Find out what metastasis is, which happened to Glória Maria in the treatment of cancer


Coverage of terrorist invasions, reports in deserts, contact with nomadic peoples, interviews with dictators, jumping from the highest bungee-jump in the world, none of this was a match for Glória Maria, pioneer of Brazilian TV. The journalist died on Thursday morning at the age of 73. According to TV Globo, Gloria’s treatment to combat the metastases that existed in her brain stopped working in recent days.

Glória Maria had been undergoing cancer treatment since 2019 after being diagnosed with lung cancer and, after successful immunotherapy treatment for the respiratory system, underwent surgery to contain the progression of the disease in the brain. The operation was also successful, but the treatment sequence did not advance, according to a note released today by the broadcaster.

TV Globo states that “in the middle of last year, Glória Maria began a new phase of treatment to combat new brain metastases which, unfortunately, has stopped working in recent days.” The presenter and reporter from Rio de Janeiro died at the Copa Star Hospital, in the South Zone of Rio de Janeiro.

Radio-oncologist Flávio Guimarães, from the Hospital das Clínicas of the Faculty of Medicine of Ribeirão Preto at USP (University of São Paulo), states that the term metastasis indicates the implantation of a tumor at a distance. That is, a new tumor lesion arises from the evolution of cells from the first cancerous spot.

In the specific case of brain metastasis, it occurs when some malignant neoplasm (cancer) from a certain region of the body releases small microscopic fragments, which, through the bloodstream, are implanted in the brain”, points out Guimarães.

Maria Ignez Braghiroli, clinical oncologist and member of Sboc (Brazilian Society of Clinical Oncology), says that some tumors, such as lung cancer, favor the spread of the disease throughout the body due to their molecular profile.

“Thus, it is recommended that, for some diseases, the brain be evaluated even when the person does not have neurological symptoms”, says the doctor.
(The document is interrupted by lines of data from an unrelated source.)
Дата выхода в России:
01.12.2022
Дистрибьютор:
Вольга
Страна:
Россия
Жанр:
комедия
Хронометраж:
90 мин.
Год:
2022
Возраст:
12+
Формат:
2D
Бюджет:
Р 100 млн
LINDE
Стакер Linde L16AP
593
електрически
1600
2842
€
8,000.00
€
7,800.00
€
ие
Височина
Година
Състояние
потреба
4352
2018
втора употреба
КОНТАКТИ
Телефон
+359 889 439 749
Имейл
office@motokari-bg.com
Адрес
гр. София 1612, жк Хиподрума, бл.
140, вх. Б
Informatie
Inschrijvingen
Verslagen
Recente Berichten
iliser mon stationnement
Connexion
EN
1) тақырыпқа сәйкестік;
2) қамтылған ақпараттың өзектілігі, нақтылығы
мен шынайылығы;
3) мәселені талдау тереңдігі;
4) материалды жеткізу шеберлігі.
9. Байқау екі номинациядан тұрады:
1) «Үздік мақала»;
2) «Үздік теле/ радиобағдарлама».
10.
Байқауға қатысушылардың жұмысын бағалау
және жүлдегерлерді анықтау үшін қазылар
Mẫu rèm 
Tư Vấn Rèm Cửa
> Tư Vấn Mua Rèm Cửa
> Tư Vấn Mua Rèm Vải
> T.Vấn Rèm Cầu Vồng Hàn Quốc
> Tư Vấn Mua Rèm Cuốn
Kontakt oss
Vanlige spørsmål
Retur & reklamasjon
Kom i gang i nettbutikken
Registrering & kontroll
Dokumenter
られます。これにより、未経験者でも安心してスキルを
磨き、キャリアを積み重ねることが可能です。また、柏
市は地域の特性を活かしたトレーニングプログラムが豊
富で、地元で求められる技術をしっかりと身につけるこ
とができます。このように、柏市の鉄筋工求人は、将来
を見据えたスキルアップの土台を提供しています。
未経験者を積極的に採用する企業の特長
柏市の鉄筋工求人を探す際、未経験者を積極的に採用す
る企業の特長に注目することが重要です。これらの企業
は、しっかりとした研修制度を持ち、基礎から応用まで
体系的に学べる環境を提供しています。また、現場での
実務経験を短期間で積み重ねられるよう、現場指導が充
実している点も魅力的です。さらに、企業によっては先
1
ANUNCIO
The oncologist also points out that the fact that it is a metastatic lesion, outside the place where the tumor initially appeared, makes treatment difficult, as it indicates a more advanced disease.

“When we talk about a metastasis in the brain, it is much more complex. We need to assess the location of the lesions, the characteristics of the tumor and perspectives with treatments to then decide how to proceed”, says Braghiroli.

This is because some therapies offer better penetration into the brain, while others may not have satisfactory results for the patient’s profile.

“It also depends on the symptoms they are causing: if they lead to hypertension in the brain, if they cause bleeding… All this is taken into account in the decision to start a systemic treatment –chemotherapy or targeted therapy–, surgery or radiotherapy”, reinforces the doctor.

Neurosurgeon Hugo Sterman Neto, a physician at Icesp (Cancer Institute of the State of São Paulo) at the Hospital das Clínicas of the Faculty of Medicine of USP (University of São Paulo), points out that some malignant tumors have a greater capacity to enter the nervous system, whose access is difficult.

Sterman claims that the so-called blood-brain barrier is intended to keep out infectious agents and harmful cells. Lung cancer, however, can affect the brain more frequently because it has cells that are more efficient in overcoming this obstacle in the body.

“It is a very common cancer in the population. It has cells that are more ‘capable’ of entering the nervous system. [Além disso]treatments have become more effective and patients survive longer, increasing the risk of dissemination to the brain”, says the doctor.

Lung cancer in Brazil, according to estimates by the National Cancer Institute (Inca), a federal government agency, is the third most common in men and the fourth in women, with about 30,200 cases per year in the country.

It is also the first in the world in terms of incidence among men and the third among women, with the highest mortality for men and the second most deadly for women – global data indicate 2.12 million new cases per year, of which 1 .35 million in men and 770 thousand in women.